Untuk meminimalisir permasalahan yang suka hadir di TKI PLRT di Saudi,yang saat ini masih dalam moratorium (penghentian sementara),Menakertrans,Muhaimin Iskandar, melempar ide pengiriman TKI sektor rumah tangga (PRT) dengan suaminya kemungkinan akan dibuka lagi.(sumber: finance.detik.com,12/2/2013).

***
Berbagai komentar dikemukakan berbagai kalangan warga kita,ada yang setuju juga yang tidak kalah seru dan sangat tajam tidak setuju mengomentari ide Menakertrans tersebut.Bahkan banyak komentar yang menyebutkan,apakah memang Kemenakertrans itu gak punya ide membuka lapangan kerja di dalam negeri lagi selain "menjual' babu..? Dan berbagai komentar tidak kalah pedas lagi yang lainnya.

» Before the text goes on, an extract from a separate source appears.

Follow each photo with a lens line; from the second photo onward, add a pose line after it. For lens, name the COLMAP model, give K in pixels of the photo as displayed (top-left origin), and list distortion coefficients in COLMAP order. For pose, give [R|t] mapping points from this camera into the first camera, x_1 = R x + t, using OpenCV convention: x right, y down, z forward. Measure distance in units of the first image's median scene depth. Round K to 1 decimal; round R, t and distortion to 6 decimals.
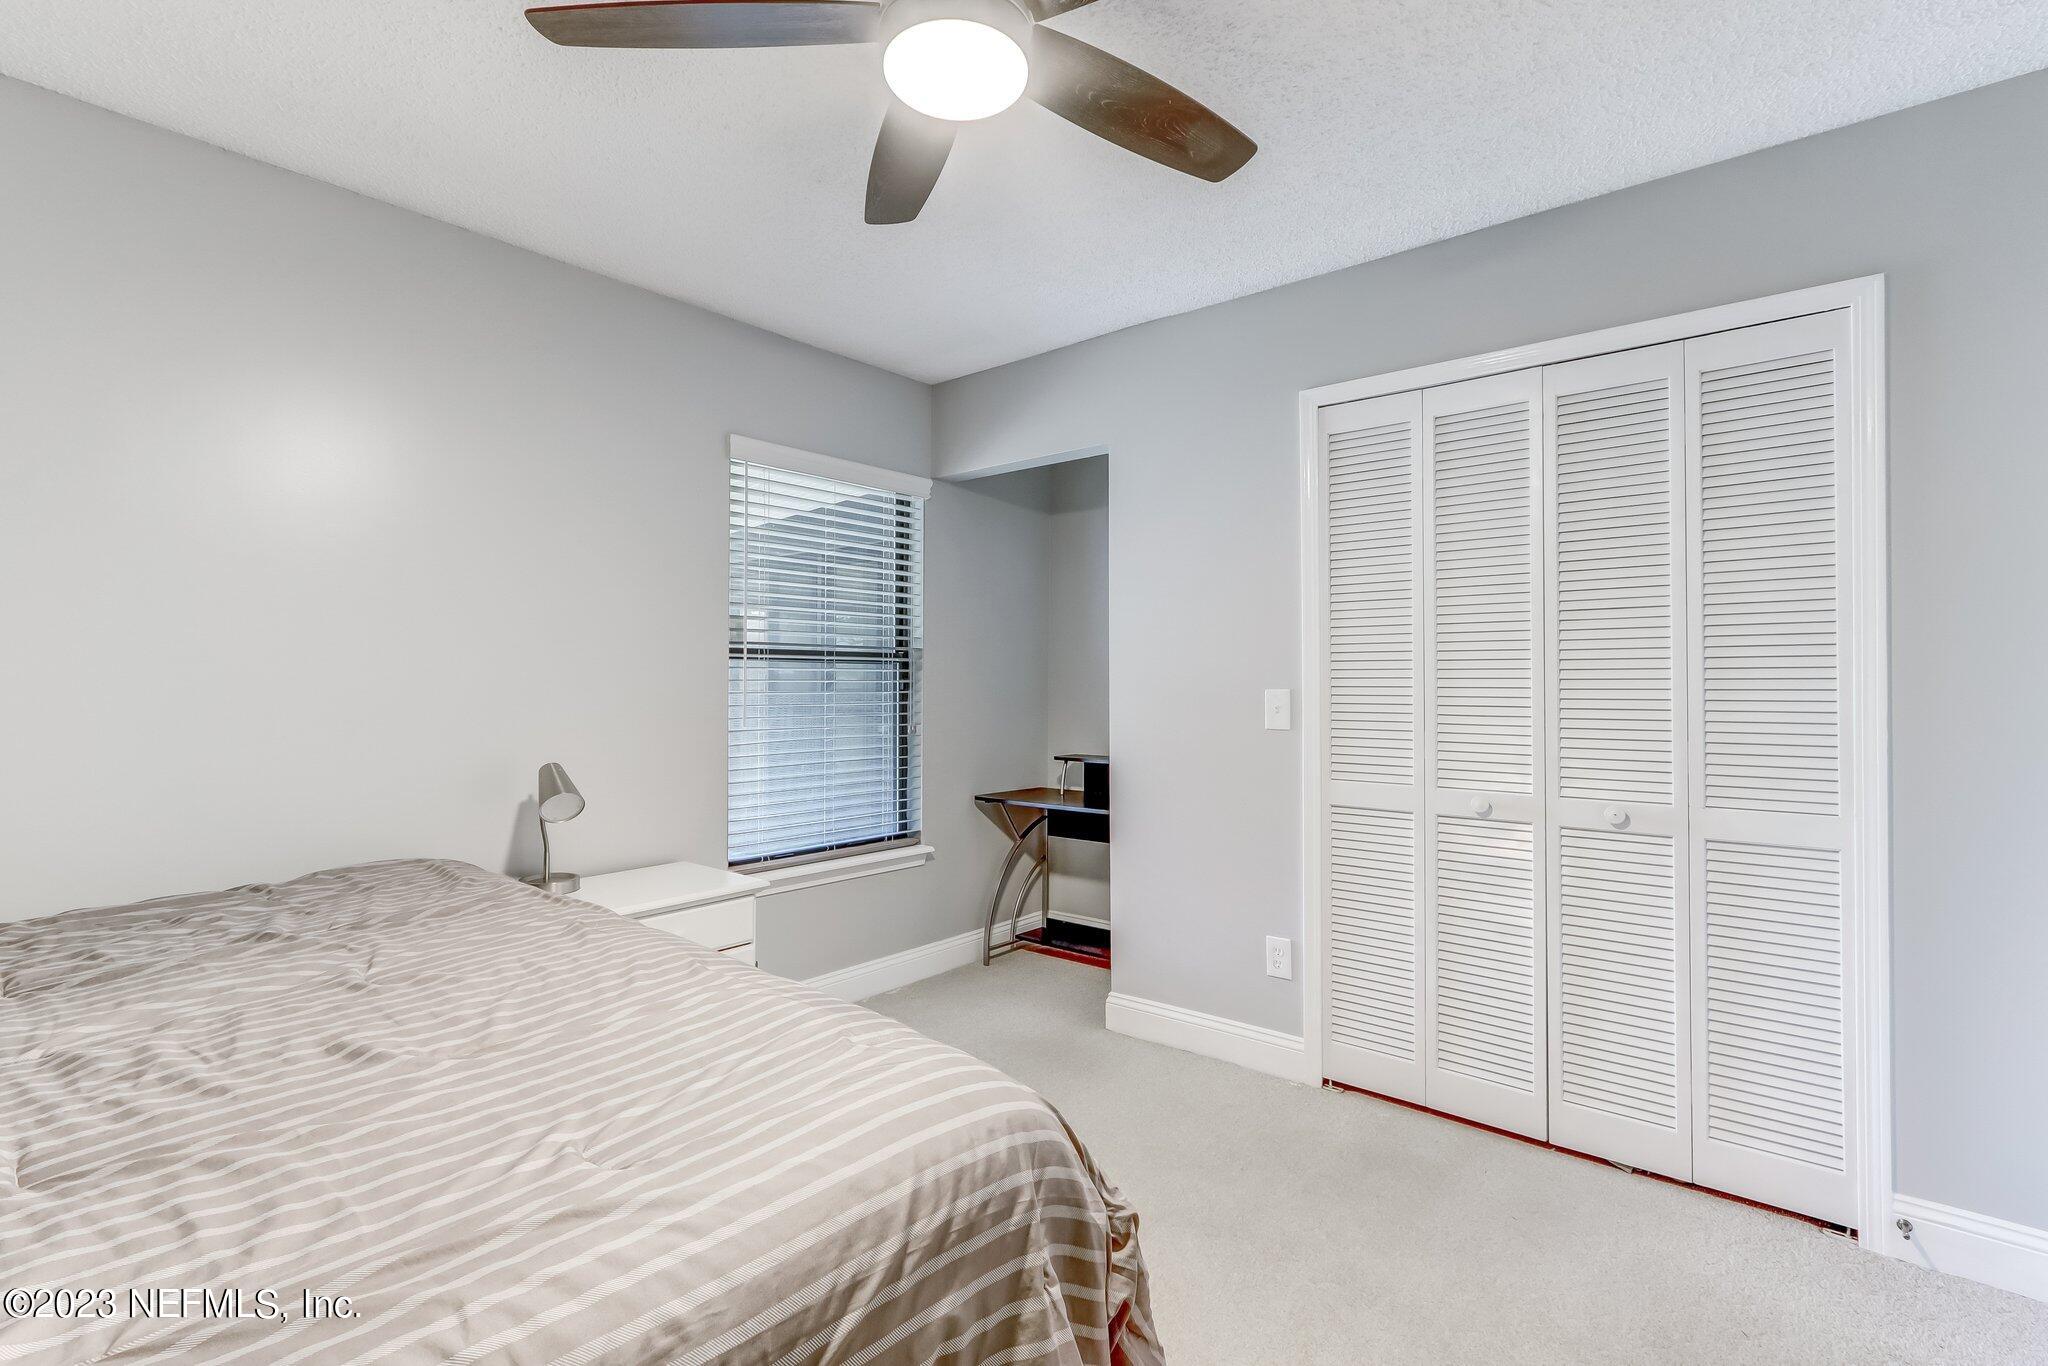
lens RADIAL K [[956.9, 0, 1015.2], [0, 956.9, 676.9], [0, 0, 1]] dist [-0.002143, -0.000202]
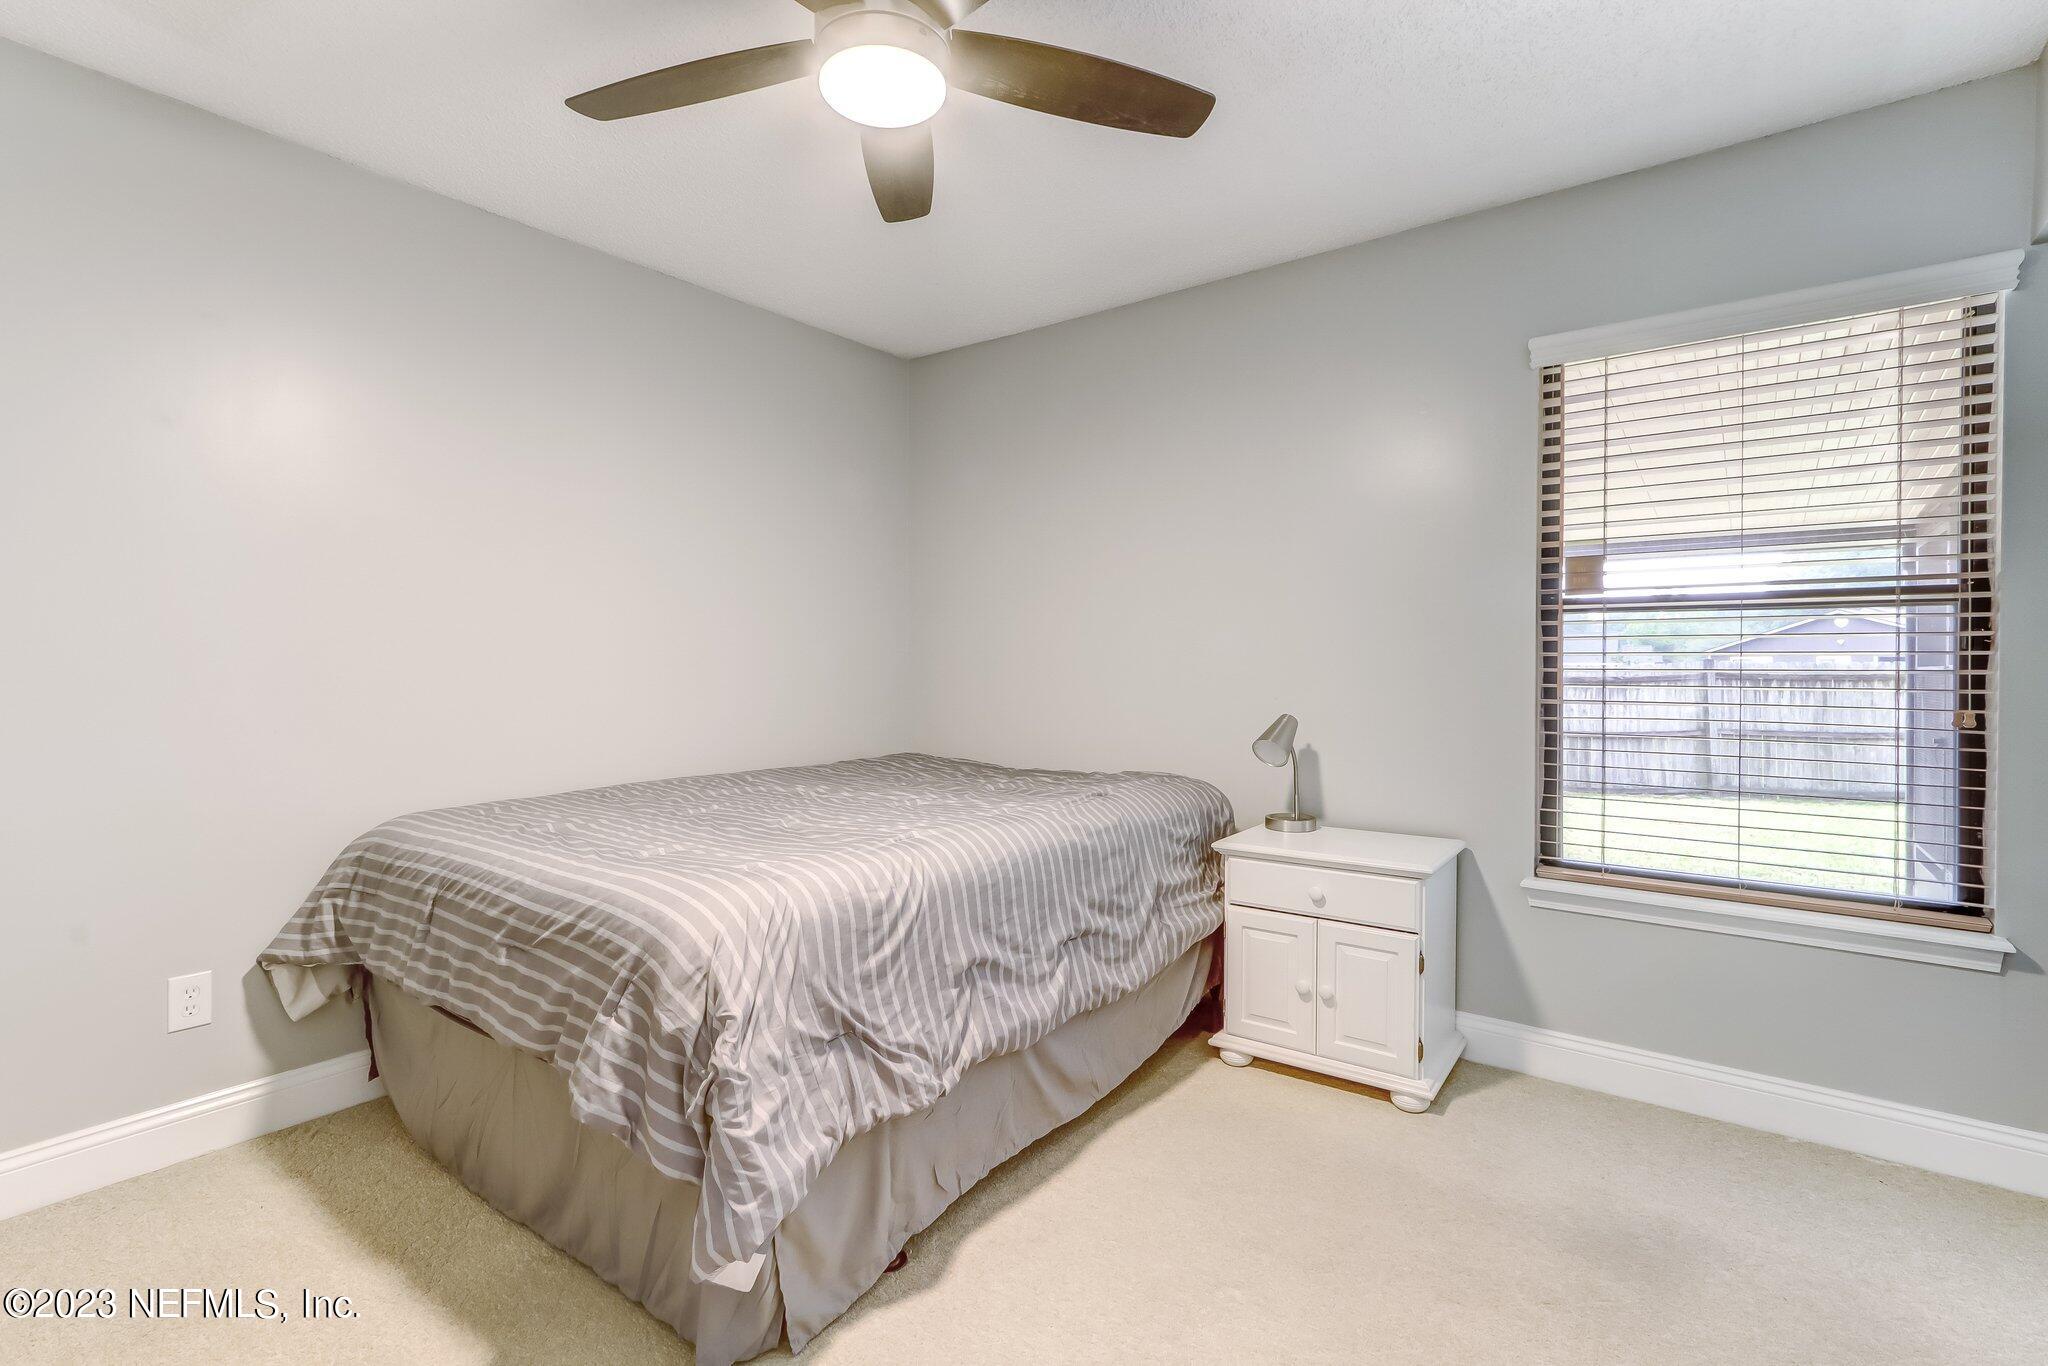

Ya,pro kontra akan selalu ada,apalagi jika hanya melihat di komentar para netter,kaum netizen saja,pembaca di media online saja yang nota bene tentu saja dari kalangan menengah ke atas secara strata sosial maupun secara akademis.Paling tidak para komentator di media online adalah para mahasiswa atau yang punya latar belakang pendidikan yang lebih baik meskipun tidak selalu harus sarjana.Jadi kemungkinan melihat permasalahan ini cenderung mempermasalahkan tentang 'harkat martabat bangsa secara umum",(baca: Republik Indonesia hanya bisa menjual babu atau pembantu).

Dan hal ini bagi sebagian yang sudah mapan dan tidak merasakan "kesulitan fakta nyata di lapangan' ,kaum yang tidak tahu atau tidak pernah tahu bagaimana susahnya para kalangan bawah di rakyat mencari pekerjaan dan mencari uang di kampung sendiri.Akhirnya,pasti komentar miring  dan tidak setuju yang akan dilontarkan kepada ide pengiriman kembali TKI PRT suami isteri ke Saudi ini.Karena dianggap merendahkan harkat dan martabat bangsa.Kurang lebih demikian alasan terbanyak mengapa banyak komentar mengecam dan sedikit panas kepada ide Menakertrans di atas.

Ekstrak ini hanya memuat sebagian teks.